[Exercise]:
Pick out every line in the listing below that contains the string "articolo", matching case exactly, and copy each such line.

[Working data]:
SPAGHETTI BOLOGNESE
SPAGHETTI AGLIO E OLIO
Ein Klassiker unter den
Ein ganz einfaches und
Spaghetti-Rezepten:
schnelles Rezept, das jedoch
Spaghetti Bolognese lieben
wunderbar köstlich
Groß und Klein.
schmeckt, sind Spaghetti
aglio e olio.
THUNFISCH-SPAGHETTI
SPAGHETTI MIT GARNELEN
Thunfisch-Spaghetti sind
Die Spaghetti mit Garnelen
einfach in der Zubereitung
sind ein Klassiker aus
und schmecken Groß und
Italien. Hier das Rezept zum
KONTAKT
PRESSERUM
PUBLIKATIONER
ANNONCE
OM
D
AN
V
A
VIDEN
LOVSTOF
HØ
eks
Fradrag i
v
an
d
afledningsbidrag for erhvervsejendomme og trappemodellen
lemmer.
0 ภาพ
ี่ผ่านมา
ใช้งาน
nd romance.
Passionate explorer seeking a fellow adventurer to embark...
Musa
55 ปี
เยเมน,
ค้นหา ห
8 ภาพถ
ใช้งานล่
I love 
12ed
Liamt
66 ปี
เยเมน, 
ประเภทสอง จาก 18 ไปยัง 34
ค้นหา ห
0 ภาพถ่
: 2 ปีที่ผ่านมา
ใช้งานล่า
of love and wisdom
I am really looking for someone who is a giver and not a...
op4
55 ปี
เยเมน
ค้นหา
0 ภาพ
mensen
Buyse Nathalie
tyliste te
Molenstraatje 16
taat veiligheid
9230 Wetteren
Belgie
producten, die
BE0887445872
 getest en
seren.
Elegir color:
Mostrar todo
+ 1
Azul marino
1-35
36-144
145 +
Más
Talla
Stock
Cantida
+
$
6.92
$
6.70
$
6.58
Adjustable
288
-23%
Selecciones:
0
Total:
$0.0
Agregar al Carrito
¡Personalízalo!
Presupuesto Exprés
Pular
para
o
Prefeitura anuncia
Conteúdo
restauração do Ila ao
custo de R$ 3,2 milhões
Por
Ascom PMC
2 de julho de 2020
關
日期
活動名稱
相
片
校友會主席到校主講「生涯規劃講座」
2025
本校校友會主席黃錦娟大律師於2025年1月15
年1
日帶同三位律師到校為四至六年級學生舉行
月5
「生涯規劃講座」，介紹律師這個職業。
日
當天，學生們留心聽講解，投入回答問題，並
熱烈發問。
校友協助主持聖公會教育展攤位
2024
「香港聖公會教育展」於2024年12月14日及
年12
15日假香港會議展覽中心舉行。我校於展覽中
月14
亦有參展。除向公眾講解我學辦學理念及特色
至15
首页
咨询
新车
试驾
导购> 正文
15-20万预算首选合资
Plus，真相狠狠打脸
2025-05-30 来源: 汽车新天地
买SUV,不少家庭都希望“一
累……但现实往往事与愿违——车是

--

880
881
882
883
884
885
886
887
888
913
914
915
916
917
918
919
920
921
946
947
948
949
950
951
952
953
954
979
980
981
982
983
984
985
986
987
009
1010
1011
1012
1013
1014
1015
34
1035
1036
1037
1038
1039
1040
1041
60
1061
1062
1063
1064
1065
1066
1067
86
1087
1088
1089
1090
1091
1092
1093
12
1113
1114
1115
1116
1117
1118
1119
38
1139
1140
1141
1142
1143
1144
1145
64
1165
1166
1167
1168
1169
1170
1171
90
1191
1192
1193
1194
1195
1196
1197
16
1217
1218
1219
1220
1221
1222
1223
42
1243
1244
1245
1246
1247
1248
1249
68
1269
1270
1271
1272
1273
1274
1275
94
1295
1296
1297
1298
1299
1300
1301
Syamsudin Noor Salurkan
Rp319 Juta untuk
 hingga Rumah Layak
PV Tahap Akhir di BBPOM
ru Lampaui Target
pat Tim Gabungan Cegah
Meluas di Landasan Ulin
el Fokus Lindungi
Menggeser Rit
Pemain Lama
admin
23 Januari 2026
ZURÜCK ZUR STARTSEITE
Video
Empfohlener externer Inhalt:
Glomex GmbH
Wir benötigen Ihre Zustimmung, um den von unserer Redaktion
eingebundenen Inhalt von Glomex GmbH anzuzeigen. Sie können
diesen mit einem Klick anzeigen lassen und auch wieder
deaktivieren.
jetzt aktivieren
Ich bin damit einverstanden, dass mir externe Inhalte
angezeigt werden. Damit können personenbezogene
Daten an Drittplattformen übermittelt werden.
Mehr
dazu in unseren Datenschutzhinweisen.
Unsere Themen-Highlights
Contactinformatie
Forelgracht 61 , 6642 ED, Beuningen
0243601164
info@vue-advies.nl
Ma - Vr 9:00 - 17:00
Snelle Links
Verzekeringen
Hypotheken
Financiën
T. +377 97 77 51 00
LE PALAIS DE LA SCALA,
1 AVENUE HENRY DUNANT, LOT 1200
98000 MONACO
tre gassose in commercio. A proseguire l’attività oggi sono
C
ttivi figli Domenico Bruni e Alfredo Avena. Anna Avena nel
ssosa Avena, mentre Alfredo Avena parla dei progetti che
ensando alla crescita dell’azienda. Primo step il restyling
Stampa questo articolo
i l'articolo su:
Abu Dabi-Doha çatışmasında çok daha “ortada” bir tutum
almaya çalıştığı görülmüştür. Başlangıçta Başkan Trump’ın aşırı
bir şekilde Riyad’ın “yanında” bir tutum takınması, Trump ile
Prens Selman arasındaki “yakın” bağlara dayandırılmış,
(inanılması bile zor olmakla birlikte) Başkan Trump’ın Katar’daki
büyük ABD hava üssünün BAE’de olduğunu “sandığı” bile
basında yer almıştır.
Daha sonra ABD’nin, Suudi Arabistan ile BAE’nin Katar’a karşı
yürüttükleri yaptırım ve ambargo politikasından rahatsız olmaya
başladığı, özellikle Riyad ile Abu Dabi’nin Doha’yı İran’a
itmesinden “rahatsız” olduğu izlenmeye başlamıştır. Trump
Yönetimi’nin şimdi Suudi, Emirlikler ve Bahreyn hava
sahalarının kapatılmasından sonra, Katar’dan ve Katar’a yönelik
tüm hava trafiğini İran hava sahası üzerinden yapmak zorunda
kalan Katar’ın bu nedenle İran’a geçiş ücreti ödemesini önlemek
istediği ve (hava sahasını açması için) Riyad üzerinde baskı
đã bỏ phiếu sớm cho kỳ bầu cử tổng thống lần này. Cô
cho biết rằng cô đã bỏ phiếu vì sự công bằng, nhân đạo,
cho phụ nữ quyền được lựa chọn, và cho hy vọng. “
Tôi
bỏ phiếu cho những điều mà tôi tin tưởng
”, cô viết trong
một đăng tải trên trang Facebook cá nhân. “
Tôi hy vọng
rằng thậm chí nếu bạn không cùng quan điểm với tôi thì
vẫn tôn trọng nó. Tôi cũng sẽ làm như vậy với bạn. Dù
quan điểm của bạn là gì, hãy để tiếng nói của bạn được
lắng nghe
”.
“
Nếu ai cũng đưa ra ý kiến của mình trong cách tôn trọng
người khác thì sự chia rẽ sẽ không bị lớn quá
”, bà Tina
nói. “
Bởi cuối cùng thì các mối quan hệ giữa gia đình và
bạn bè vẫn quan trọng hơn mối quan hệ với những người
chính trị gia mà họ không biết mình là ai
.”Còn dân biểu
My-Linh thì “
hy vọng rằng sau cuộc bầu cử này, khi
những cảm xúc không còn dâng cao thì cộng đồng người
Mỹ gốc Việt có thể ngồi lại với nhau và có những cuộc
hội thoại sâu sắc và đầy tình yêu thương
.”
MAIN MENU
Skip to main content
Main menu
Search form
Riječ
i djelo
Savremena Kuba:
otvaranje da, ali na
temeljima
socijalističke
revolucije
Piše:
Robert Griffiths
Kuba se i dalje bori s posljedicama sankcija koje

[Output for this task]:
Stampa questo articolo
i l'articolo su:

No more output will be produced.